Supplied data
◆ ◆ ◆ ◆ ◆
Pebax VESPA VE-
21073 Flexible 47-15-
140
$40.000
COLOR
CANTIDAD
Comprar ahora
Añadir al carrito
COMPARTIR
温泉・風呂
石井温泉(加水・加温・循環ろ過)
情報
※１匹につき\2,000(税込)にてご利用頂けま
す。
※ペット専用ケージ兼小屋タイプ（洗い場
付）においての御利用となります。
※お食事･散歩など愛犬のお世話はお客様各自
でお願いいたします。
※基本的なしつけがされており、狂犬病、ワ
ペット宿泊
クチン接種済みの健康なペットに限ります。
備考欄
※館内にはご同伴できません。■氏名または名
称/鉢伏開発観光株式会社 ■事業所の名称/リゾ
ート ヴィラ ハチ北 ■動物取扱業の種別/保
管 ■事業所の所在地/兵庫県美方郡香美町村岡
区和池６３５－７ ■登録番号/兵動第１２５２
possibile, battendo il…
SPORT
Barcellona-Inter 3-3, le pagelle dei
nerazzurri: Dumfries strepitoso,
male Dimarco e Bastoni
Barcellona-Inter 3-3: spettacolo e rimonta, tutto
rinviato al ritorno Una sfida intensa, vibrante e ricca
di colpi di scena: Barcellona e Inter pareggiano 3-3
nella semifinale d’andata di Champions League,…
◆ ◆ ◆ ◆ ◆
In the data above, find each line where the string "Inter" appears, then copy it.

Task answer
Barcellona-Inter 3-3, le pagelle dei
Barcellona-Inter 3-3: spettacolo e rimonta, tutto
di colpi di scena: Barcellona e Inter pareggiano 3-3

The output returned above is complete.